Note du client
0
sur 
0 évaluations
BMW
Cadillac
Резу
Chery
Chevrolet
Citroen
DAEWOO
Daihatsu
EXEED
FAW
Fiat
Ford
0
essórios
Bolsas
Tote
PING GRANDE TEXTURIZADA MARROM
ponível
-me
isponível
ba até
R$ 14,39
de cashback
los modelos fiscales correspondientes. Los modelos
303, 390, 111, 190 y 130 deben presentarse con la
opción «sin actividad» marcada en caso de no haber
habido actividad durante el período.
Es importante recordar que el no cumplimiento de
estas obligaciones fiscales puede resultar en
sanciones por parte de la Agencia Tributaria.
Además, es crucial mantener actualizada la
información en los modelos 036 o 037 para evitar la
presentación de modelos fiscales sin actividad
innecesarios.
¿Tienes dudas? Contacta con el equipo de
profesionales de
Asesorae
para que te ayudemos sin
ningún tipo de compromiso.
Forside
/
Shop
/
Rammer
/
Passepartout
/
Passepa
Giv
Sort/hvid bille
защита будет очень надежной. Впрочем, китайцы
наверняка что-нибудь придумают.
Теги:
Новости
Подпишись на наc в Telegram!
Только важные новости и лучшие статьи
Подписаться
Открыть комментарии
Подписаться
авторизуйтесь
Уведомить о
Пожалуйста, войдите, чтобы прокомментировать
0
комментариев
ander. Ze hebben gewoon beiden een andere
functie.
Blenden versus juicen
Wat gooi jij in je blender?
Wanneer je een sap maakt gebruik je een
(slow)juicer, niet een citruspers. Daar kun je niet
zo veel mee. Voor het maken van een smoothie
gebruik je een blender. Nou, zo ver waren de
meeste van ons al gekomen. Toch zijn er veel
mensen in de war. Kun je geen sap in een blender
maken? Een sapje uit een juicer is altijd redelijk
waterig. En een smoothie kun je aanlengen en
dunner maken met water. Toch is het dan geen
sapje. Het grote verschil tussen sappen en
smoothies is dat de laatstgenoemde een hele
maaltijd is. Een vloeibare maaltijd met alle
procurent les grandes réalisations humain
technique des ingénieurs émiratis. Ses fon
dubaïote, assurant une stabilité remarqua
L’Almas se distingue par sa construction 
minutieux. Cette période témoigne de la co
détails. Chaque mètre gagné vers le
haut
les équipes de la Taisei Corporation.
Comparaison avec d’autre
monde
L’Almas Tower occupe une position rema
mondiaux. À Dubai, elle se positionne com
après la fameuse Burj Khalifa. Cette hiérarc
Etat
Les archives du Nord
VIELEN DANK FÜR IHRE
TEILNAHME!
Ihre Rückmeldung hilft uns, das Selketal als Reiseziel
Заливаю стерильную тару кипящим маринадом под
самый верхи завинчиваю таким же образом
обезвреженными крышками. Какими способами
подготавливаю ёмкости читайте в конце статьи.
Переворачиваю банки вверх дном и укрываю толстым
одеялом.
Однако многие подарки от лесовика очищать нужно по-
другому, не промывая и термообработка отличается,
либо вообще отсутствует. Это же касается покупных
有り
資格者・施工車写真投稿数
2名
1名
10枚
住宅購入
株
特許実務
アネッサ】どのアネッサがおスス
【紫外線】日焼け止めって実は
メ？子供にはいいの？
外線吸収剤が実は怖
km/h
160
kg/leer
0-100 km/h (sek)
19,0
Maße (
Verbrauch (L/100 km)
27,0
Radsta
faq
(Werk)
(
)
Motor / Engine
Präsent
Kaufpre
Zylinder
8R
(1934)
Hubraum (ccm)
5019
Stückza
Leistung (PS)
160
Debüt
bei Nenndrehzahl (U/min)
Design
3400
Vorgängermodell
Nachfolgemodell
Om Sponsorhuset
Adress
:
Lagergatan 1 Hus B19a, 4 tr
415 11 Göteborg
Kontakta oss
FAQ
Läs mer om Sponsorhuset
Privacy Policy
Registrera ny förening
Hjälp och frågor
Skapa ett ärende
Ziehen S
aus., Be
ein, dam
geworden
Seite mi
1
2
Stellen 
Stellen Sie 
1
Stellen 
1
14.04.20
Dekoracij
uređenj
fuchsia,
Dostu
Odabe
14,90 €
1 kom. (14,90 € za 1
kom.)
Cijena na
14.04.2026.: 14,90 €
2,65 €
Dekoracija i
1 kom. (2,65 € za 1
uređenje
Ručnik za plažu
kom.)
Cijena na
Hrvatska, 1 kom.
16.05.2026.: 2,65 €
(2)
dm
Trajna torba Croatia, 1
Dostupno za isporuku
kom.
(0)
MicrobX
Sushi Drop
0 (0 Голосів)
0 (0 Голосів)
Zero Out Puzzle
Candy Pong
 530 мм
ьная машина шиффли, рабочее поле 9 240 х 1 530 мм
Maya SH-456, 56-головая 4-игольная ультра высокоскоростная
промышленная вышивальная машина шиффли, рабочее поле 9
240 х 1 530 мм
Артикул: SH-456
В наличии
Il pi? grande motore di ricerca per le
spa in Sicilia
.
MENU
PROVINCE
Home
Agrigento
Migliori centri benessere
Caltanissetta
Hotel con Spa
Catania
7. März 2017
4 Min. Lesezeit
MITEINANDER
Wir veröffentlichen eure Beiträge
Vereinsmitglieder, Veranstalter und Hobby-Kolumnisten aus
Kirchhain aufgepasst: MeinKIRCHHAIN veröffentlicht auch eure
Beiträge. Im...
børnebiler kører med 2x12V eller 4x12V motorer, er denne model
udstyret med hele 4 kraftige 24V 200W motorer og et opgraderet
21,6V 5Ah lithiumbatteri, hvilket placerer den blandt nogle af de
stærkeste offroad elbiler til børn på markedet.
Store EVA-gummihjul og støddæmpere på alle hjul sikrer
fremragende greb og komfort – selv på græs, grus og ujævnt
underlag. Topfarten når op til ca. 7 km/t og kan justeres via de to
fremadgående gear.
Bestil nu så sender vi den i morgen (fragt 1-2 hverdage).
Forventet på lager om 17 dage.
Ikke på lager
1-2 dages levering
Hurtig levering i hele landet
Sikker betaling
**********
• _Your instructions_:
Your task is to repeat the data exactly; please include every line.

• _Your response_:
Note du client
0
sur 
0 évaluations
BMW
Cadillac
Резу
Chery
Chevrolet
Citroen
DAEWOO
Daihatsu
EXEED
FAW
Fiat
Ford
0
essórios
Bolsas
Tote
PING GRANDE TEXTURIZADA MARROM
ponível
-me
isponível
ba até
R$ 14,39
de cashback
los modelos fiscales correspondientes. Los modelos
303, 390, 111, 190 y 130 deben presentarse con la
opción «sin actividad» marcada en caso de no haber
habido actividad durante el período.
Es importante recordar que el no cumplimiento de
estas obligaciones fiscales puede resultar en
sanciones por parte de la Agencia Tributaria.
Además, es crucial mantener actualizada la
información en los modelos 036 o 037 para evitar la
presentación de modelos fiscales sin actividad
innecesarios.
¿Tienes dudas? Contacta con el equipo de
profesionales de
Asesorae
para que te ayudemos sin
ningún tipo de compromiso.
Forside
/
Shop
/
Rammer
/
Passepartout
/
Passepa
Giv
Sort/hvid bille
защита будет очень надежной. Впрочем, китайцы
наверняка что-нибудь придумают.
Теги:
Новости
Подпишись на наc в Telegram!
Только важные новости и лучшие статьи
Подписаться
Открыть комментарии
Подписаться
авторизуйтесь
Уведомить о
Пожалуйста, войдите, чтобы прокомментировать
0
комментариев
ander. Ze hebben gewoon beiden een andere
functie.
Blenden versus juicen
Wat gooi jij in je blender?
Wanneer je een sap maakt gebruik je een
(slow)juicer, niet een citruspers. Daar kun je niet
zo veel mee. Voor het maken van een smoothie
gebruik je een blender. Nou, zo ver waren de
meeste van ons al gekomen. Toch zijn er veel
mensen in de war. Kun je geen sap in een blender
maken? Een sapje uit een juicer is altijd redelijk
waterig. En een smoothie kun je aanlengen en
dunner maken met water. Toch is het dan geen
sapje. Het grote verschil tussen sappen en
smoothies is dat de laatstgenoemde een hele
maaltijd is. Een vloeibare maaltijd met alle
procurent les grandes réalisations humain
technique des ingénieurs émiratis. Ses fon
dubaïote, assurant une stabilité remarqua
L’Almas se distingue par sa construction 
minutieux. Cette période témoigne de la co
détails. Chaque mètre gagné vers le
haut
les équipes de la Taisei Corporation.
Comparaison avec d’autre
monde
L’Almas Tower occupe une position rema
mondiaux. À Dubai, elle se positionne com
après la fameuse Burj Khalifa. Cette hiérarc
Etat
Les archives du Nord
VIELEN DANK FÜR IHRE
TEILNAHME!
Ihre Rückmeldung hilft uns, das Selketal als Reiseziel
Заливаю стерильную тару кипящим маринадом под
самый верхи завинчиваю таким же образом
обезвреженными крышками. Какими способами
подготавливаю ёмкости читайте в конце статьи.
Переворачиваю банки вверх дном и укрываю толстым
одеялом.
Однако многие подарки от лесовика очищать нужно по-
другому, не промывая и термообработка отличается,
либо вообще отсутствует. Это же касается покупных
有り
資格者・施工車写真投稿数
2名
1名
10枚
住宅購入
株
特許実務
アネッサ】どのアネッサがおスス
【紫外線】日焼け止めって実は
メ？子供にはいいの？
外線吸収剤が実は怖
km/h
160
kg/leer
0-100 km/h (sek)
19,0
Maße (
Verbrauch (L/100 km)
27,0
Radsta
faq
(Werk)
(
)
Motor / Engine
Präsent
Kaufpre
Zylinder
8R
(1934)
Hubraum (ccm)
5019
Stückza
Leistung (PS)
160
Debüt
bei Nenndrehzahl (U/min)
Design
3400
Vorgängermodell
Nachfolgemodell
Om Sponsorhuset
Adress
:
Lagergatan 1 Hus B19a, 4 tr
415 11 Göteborg
Kontakta oss
FAQ
Läs mer om Sponsorhuset
Privacy Policy
Registrera ny förening
Hjälp och frågor
Skapa ett ärende
Ziehen S
aus., Be
ein, dam
geworden
Seite mi
1
2
Stellen 
Stellen Sie 
1
Stellen 
1
14.04.20
Dekoracij
uređenj
fuchsia,
Dostu
Odabe
14,90 €
1 kom. (14,90 € za 1
kom.)
Cijena na
14.04.2026.: 14,90 €
2,65 €
Dekoracija i
1 kom. (2,65 € za 1
uređenje
Ručnik za plažu
kom.)
Cijena na
Hrvatska, 1 kom.
16.05.2026.: 2,65 €
(2)
dm
Trajna torba Croatia, 1
Dostupno za isporuku
kom.
(0)
MicrobX
Sushi Drop
0 (0 Голосів)
0 (0 Голосів)
Zero Out Puzzle
Candy Pong
 530 мм
ьная машина шиффли, рабочее поле 9 240 х 1 530 мм
Maya SH-456, 56-головая 4-игольная ультра высокоскоростная
промышленная вышивальная машина шиффли, рабочее поле 9
240 х 1 530 мм
Артикул: SH-456
В наличии
Il pi? grande motore di ricerca per le
spa in Sicilia
.
MENU
PROVINCE
Home
Agrigento
Migliori centri benessere
Caltanissetta
Hotel con Spa
Catania
7. März 2017
4 Min. Lesezeit
MITEINANDER
Wir veröffentlichen eure Beiträge
Vereinsmitglieder, Veranstalter und Hobby-Kolumnisten aus
Kirchhain aufgepasst: MeinKIRCHHAIN veröffentlicht auch eure
Beiträge. Im...
børnebiler kører med 2x12V eller 4x12V motorer, er denne model
udstyret med hele 4 kraftige 24V 200W motorer og et opgraderet
21,6V 5Ah lithiumbatteri, hvilket placerer den blandt nogle af de
stærkeste offroad elbiler til børn på markedet.
Store EVA-gummihjul og støddæmpere på alle hjul sikrer
fremragende greb og komfort – selv på græs, grus og ujævnt
underlag. Topfarten når op til ca. 7 km/t og kan justeres via de to
fremadgående gear.
Bestil nu så sender vi den i morgen (fragt 1-2 hverdage).
Forventet på lager om 17 dage.
Ikke på lager
1-2 dages levering
Hurtig levering i hele landet
Sikker betaling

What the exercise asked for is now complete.